## EXTRACTED TEXT
"""

Studio album by Suzanne Vega
- Released: February 18, 2014
- Studios: Clubhouse Studios (New York); Kyserike Station (New York); One East Studios (New York); Studio Disk Barrandov (Prague);
- Genres: Pop; rock; folk;
- Length: 36:40
- Label: Amanuensis Productions
- Producer: Gerry Leonard

Suzanne Vega chronology
| Close-Up Vol. 4, Songs of Family (2012) | Tales from the Realm of the Queen of Pentacles (2014) | Close-Up Series (2014) |

= Tales from the Realm of the Queen of Pentacles =

Tales from the Realm of the Queen of Pentacles is the eighth studio album by the American singer-songwriter Suzanne Vega.

Released in February 2014, it was Vega's first album of new material in seven years. The album features contributions from Larry Campbell and Tony Levin (bassist from King Crimson and Peter Gabriel). Although Vega's music had been sampled by various artists in the past, the album contains Vega's first own attempt at sampling with the track "Don't Uncork What You Can't Contain" which includes interpolations from 50 Cent's 2005 song "Candy Shop".

The album entered the UK Albums Chart at No. 37, the first time one of Vega's studio albums reached the UK Top 40 since 1992. It received generally favorable reviews.

The album appeared under Vega's own label, Amanuensis Productions, and was distributed by Cooking Vinyl.

In 2014 the album was awarded a silver certification from the Independent Music Companies Association, which indicated sales of at least 20,000 copies throughout Europe.

Professional ratings
Aggregate scores
| Source | Rating |
| Metacritic | 76/100 |
Review scores
| Source | Rating |
| AllMusic | Star Half star |
| American Songwriter | Star |
| MusicOMH | Star |

== Recording ==
Over the past number of years, Vega had collected "recordings with melodies, lyrics, notes and pieces of ideas" for songs on her iPhone. Together with long-time collaborator Gerry Leonard she began to 'solidify these ideas' over the course of a year. After road-testing a number of these songs on tour, the duo began the recording of the new material. Leonard gathered a number of musicians and began live-tracking at the Clubhouse Studios in upstate New York. Additional material was recorded at his home-studio, a converted railway station outside Rochester, New York. Leonard also oversaw the arrangement of the string section and the trumpet contribution made by Alison Balsom. "Song of the Stoic" was a follow-up to Vega's 1987 hit single "Luka", and was written from the point of view of the character as he looked back on his life.

"""

## AIM
Reproduce the passage of the album article between "Tales from the Realm of the Queen of Pentacles is" and "by Cooking Vinyl.", inclusive, word for word. The material has no connection to the album article.

## DATA LINES
"""

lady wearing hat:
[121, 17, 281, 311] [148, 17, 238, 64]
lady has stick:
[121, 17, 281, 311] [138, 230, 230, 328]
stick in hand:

"""

## SOLUTION TO THE PROBLEM
Tales from the Realm of the Queen of Pentacles is the eighth studio album by the American singer-songwriter Suzanne Vega.

Released in February 2014, it was Vega's first album of new material in seven years. The album features contributions from Larry Campbell and Tony Levin (bassist from King Crimson and Peter Gabriel). Although Vega's music had been sampled by various artists in the past, the album contains Vega's first own attempt at sampling with the track "Don't Uncork What You Can't Contain" which includes interpolations from 50 Cent's 2005 song "Candy Shop".

The album entered the UK Albums Chart at No. 37, the first time one of Vega's studio albums reached the UK Top 40 since 1992. It received generally favorable reviews.

The album appeared under Vega's own label, Amanuensis Productions, and was distributed by Cooking Vinyl.